Figure 4.10 shows an example of a simple report that could be created for the example experiment. This report is generated using a statistical program, R, which inputs the data from the simple template shown in Figure 4.9. The report then uses R code to generate a PDF or Word file with the output shown below. The file for this report is created in a way that the output can be quickly regenerated with a single button click, and so it can be applied to other data saved using the same template. In fact, you can create templates for reports that coordinate with each data collection template that you create. In module 5, we’ll walk through how you could create the generating file for this report, and in other modules (modules 18–20), we provide a thorough overview of creating these types of “knitted” documents.

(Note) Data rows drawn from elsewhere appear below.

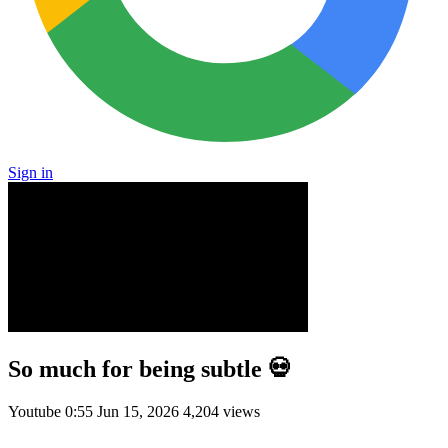
Sign in
So much for being subtle 💀
Youtube
0:55
Jun 15, 2026
4,204 views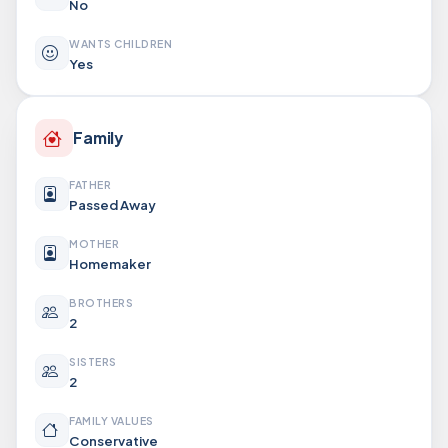
No
WANTS CHILDREN
Yes
Family
FATHER
Passed Away
MOTHER
Homemaker
BROTHERS
2
SISTERS
2
FAMILY VALUES
Conservative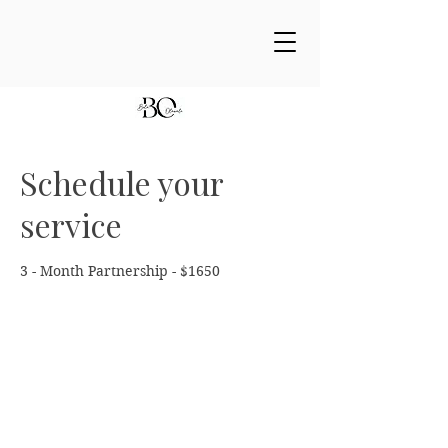
Schedule your
service
3 - Month Partnership - $1650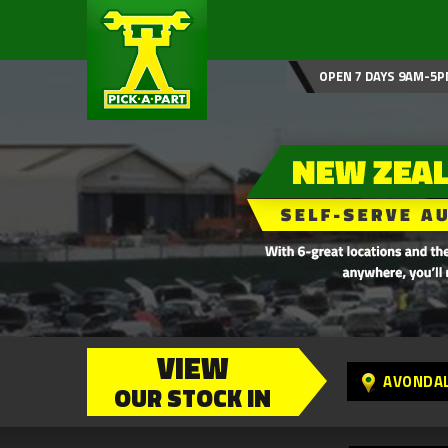
OPEN 7 DAYS 9AM-5P
VIEW
AVONDA
OUR STOCK IN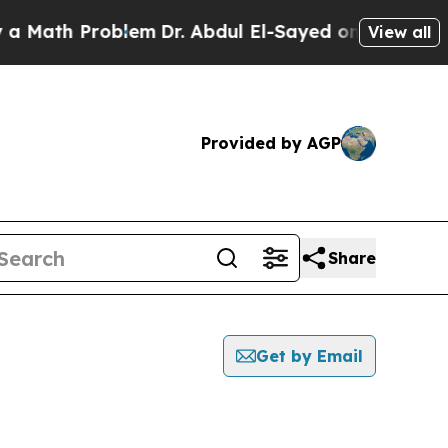
h Problem
Dr. Abdul El-Sayed on Historic Michigan
View all
Provided by AGP
Share
Get by Email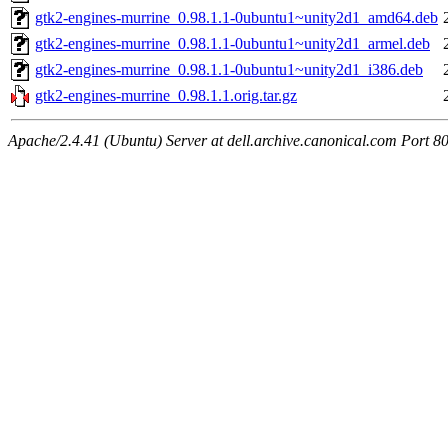
gtk2-engines-murrine_0.98.1.1-0ubuntu1~unity2d1_amd64.deb
gtk2-engines-murrine_0.98.1.1-0ubuntu1~unity2d1_armel.deb
gtk2-engines-murrine_0.98.1.1-0ubuntu1~unity2d1_i386.deb
gtk2-engines-murrine_0.98.1.1.orig.tar.gz
Apache/2.4.41 (Ubuntu) Server at dell.archive.canonical.com Port 8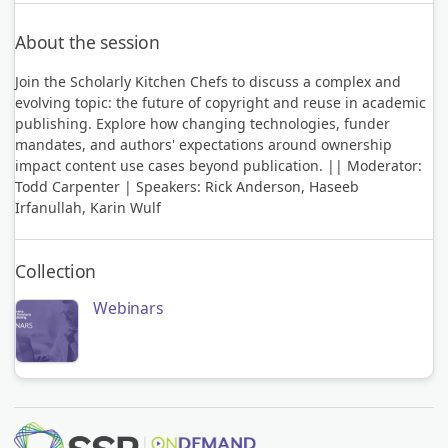
About the session
Join the Scholarly Kitchen Chefs to discuss a complex and
evolving topic: the future of copyright and reuse in academic
publishing. Explore how changing technologies, funder
mandates, and authors' expectations around ownership
impact content use cases beyond publication. || Moderator:
Todd Carpenter | Speakers: Rick Anderson, Haseeb
Irfanullah, Karin Wulf
Collection
Webinars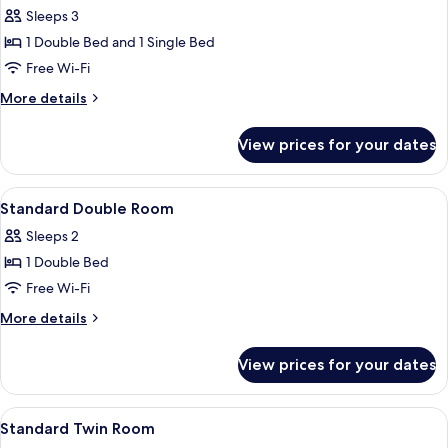
Sleeps 3
for
Standard
1 Double Bed and 1 Single Bed
Triple
Free Wi-Fi
Room
More
More details
details
for
View prices for your dates
Standard
Triple
Room
View
A hotel room with a bed, two bedside
2
Standard Double Room
all
Sleeps 2
photos
1 Double Bed
for
Standard
Free Wi-Fi
Double
More
More details
Room
details
for
View prices for your dates
Standard
Double
Room
View
A hotel room with two beds, a window 
2
Standard Twin Room
all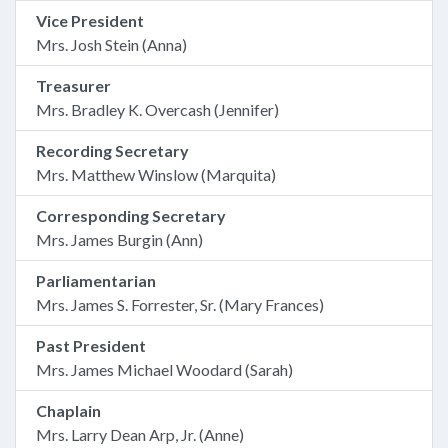
Vice President
Mrs. Josh Stein (Anna)
Treasurer
Mrs. Bradley K. Overcash (Jennifer)
Recording Secretary
Mrs. Matthew Winslow (Marquita)
Corresponding Secretary
Mrs. James Burgin (Ann)
Parliamentarian
Mrs. James S. Forrester, Sr. (Mary Frances)
Past President
Mrs. James Michael Woodard (Sarah)
Chaplain
Mrs. Larry Dean Arp, Jr. (Anne)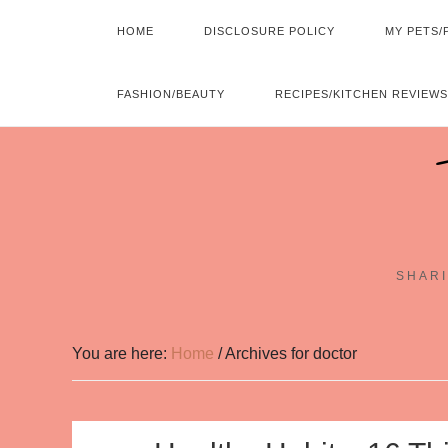
HOME
DISCLOSURE POLICY
MY PETS/
FASHION/BEAUTY
RECIPES/KITCHEN REVIEWS
SHARI
You are here:
Home
/
Archives for doctor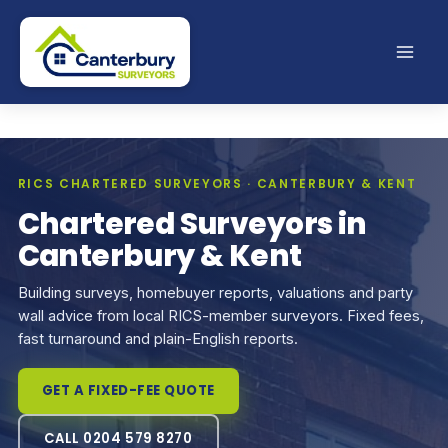
Skip
to
content
RICS CHARTERED SURVEYORS · CANTERBURY & KENT
Chartered Surveyors in
Canterbury & Kent
Building surveys, homebuyer reports, valuations and party
wall advice from local RICS-member surveyors. Fixed fees,
fast turnaround and plain-English reports.
GET A FIXED-FEE QUOTE
CALL 0204 579 8270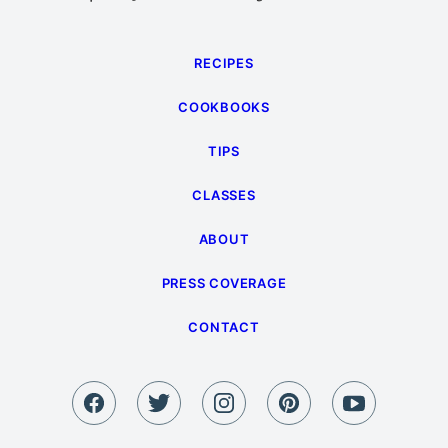
RECIPES
COOKBOOKS
TIPS
CLASSES
ABOUT
PRESS COVERAGE
CONTACT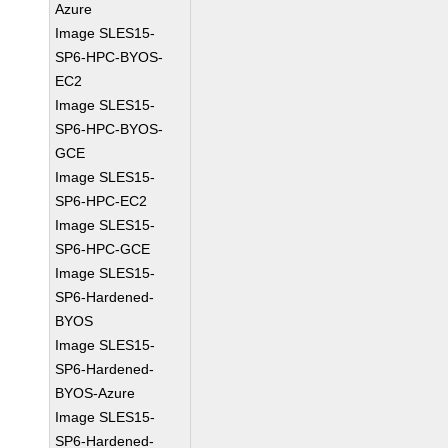
Azure
Image SLES15-
SP6-HPC-BYOS-
EC2
Image SLES15-
SP6-HPC-BYOS-
GCE
Image SLES15-
SP6-HPC-EC2
Image SLES15-
SP6-HPC-GCE
Image SLES15-
SP6-Hardened-
BYOS
Image SLES15-
SP6-Hardened-
BYOS-Azure
Image SLES15-
SP6-Hardened-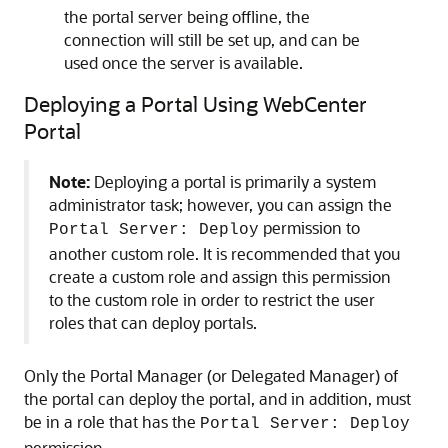
the portal server being offline, the
connection will still be set up, and can be
used once the server is available.
Deploying a Portal Using WebCenter
Portal
Note:
Deploying a portal is primarily a system
administrator task; however, you can assign the
permission to
Portal Server: Deploy
another custom role. It is recommended that you
create a custom role and assign this permission
to the custom role in order to restrict the user
roles that can deploy portals.
Only the Portal Manager (or Delegated Manager) of
the portal can deploy the portal, and in addition, must
be in a role that has the
Portal Server: Deploy
permission.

The report shown in Figure 4.10 repeats some of the same summaries that were shown in the more complex original data collection template (Figure 4.1). There are a number of advantages, however, to using separate steps and files for the processes of collecting versus analyzing the data. The separate report (Figure 4.10) provides a starting point that can be easily adapted to make more complex figures and analysis, as well as to integrate the collected data with data measured in other ways for the experiment.
4.4 Learning more about tidy data collection in the laboratory
It may take some iteration to develop the data collection templates that are both convenient and appropriate to input to more complex programs for pre-processing, analysis, and visualization. This module and module 5 provide guidance and examples, but it can be helpful to see more examples. Two excellent resources on this topic are articles by Ellis and Leek145 and Broman and Woo146.